** Excerpted text **
————
8. Enhancing User Experience and Using the Platform
By wrapping each section in its own boundary, the user experience is significantly improved as each section can load independently. This approach also emphasizes the importance of using the platform's existing features and functionality, such as browser caching, to enhance performance. For further exploration, here are some recommended starting points on suspense, suspense on the server, and out of order streaming. You can also find the code and additional resources in the provided links. Thank you for watching and enjoy the rest of the conference!
So like on the client, we can throw in as many boundaries as we want. So let's just wrap each of the sections in its own boundary. But this, if we go back, it even further improves the user experience because now each of the sections can actually come in immediately when they're ready. They don't have to wait for all three sections to be there. And we can see that from a user experience perspective, that's a billion times better than what we started with.
————
(Data records)
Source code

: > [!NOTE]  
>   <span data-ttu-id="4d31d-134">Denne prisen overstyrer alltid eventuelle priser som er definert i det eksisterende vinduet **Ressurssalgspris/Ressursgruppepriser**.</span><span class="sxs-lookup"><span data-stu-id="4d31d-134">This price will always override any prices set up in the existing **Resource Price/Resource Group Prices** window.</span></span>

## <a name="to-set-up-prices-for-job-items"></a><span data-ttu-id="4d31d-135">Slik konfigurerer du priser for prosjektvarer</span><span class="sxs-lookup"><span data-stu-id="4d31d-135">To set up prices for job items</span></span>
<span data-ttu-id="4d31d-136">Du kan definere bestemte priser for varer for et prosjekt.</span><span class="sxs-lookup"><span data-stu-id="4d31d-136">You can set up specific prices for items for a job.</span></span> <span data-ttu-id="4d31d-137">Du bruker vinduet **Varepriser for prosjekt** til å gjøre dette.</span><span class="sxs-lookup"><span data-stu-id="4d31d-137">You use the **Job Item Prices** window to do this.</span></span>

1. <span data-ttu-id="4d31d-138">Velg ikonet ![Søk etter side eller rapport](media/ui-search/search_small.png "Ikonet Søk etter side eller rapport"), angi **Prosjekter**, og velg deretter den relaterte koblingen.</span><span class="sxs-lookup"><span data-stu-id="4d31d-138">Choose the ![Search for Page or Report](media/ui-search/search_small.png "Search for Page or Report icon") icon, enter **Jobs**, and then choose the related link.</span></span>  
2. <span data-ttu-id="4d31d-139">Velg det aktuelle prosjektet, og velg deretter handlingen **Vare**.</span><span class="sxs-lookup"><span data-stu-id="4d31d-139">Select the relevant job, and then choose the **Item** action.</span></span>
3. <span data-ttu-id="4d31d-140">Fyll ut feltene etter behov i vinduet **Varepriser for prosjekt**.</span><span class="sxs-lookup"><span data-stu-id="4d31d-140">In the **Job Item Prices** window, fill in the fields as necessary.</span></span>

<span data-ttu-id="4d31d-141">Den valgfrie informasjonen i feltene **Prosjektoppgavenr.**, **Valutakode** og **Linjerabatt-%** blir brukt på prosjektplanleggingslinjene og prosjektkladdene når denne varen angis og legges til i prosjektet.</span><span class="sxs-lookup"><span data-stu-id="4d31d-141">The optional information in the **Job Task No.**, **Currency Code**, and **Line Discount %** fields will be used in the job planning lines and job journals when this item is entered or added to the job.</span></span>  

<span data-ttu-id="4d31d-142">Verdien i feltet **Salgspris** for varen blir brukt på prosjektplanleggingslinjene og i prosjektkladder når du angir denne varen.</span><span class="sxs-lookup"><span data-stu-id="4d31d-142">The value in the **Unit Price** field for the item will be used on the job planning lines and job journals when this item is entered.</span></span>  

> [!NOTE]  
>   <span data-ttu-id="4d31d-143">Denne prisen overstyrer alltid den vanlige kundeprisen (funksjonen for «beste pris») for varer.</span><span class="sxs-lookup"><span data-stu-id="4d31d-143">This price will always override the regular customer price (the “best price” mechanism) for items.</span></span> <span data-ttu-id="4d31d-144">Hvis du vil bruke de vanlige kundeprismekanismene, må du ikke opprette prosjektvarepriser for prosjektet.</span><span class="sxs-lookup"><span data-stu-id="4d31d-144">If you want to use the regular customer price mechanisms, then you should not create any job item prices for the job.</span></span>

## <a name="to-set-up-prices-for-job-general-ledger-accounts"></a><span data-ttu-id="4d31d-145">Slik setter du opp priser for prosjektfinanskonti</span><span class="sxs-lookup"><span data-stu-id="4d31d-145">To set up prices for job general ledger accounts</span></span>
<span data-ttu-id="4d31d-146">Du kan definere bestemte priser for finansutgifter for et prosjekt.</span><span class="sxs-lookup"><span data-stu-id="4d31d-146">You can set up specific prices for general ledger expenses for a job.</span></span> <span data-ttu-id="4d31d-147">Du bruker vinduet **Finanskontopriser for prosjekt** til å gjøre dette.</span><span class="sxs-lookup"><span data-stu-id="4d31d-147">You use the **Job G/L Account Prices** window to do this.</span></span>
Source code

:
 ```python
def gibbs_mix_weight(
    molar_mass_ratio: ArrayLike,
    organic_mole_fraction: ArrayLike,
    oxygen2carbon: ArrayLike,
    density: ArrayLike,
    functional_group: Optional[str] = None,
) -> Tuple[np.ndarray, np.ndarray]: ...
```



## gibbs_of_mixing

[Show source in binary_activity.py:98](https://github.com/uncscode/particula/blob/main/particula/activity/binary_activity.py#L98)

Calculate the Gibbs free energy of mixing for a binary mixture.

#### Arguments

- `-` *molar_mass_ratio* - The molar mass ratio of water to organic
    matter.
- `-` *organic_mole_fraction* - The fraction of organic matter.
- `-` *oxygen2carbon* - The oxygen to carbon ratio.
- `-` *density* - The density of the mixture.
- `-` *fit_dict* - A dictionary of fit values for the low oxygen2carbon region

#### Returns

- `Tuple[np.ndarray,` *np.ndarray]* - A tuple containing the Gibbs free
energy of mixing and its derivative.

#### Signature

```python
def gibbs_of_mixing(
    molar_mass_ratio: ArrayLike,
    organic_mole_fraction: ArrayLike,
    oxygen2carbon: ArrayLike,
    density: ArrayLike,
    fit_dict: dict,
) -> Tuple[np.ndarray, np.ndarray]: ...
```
————
** Problem set **
a: Answer these questions using the excerpt on wrapping page sections in boundaries.
(i) Which existing platform feature is given as an example for enhancing performance?
(ii) What three topics are offered as recommended starting points for further exploration?
(iii) Compared with what was started with, how much better is the user experience said to be?
b: Write the next part of the excerpt on wrapping page sections in boundaries, picking up after its final sentence.

** Task answers **
a:
(i) Browser caching.
(ii) Suspense, suspense on the server, and out of order streaming.
(iii) A billion times better.

b:
And it also encourages us to use the platform more. I know it has become somewhat of a meme, use the platform, use the platform. But there's a reason why teams around Remix, Astro, Quick, and even React keep preaching that we should use the platform like God aka Tim Berners-Lee intended, right, because don't rebuild the wheel, use what's there. And a good example here is browser back and forward functionality, for example. Because the browser caches the whole server response, including everything that we streamed, if we go back and forward, it doesn't need to go back to the server and refetch all the movie information, all that. It's instant, because all of that is already in that cached server response. So I think that's pretty cool.
I'm running out of time here. So I hope I triggered a little bit of curiosity and interest in at least some of you. So if you want to get deeper into this topic, these are some really good starting points to read up on suspense, suspense on the server, out of order streaming, all that kind of stuff. If you want to take a closer look at the code that we've just written, this is the link to the repo, link to the slides, and also some links to my socials. I'm not very active there, but here we are. And that's pretty much it for me. I hope you really enjoy the rest of the conference. There's still a couple of talks and Q&A sessions coming up. And yeah, thank you all for watching.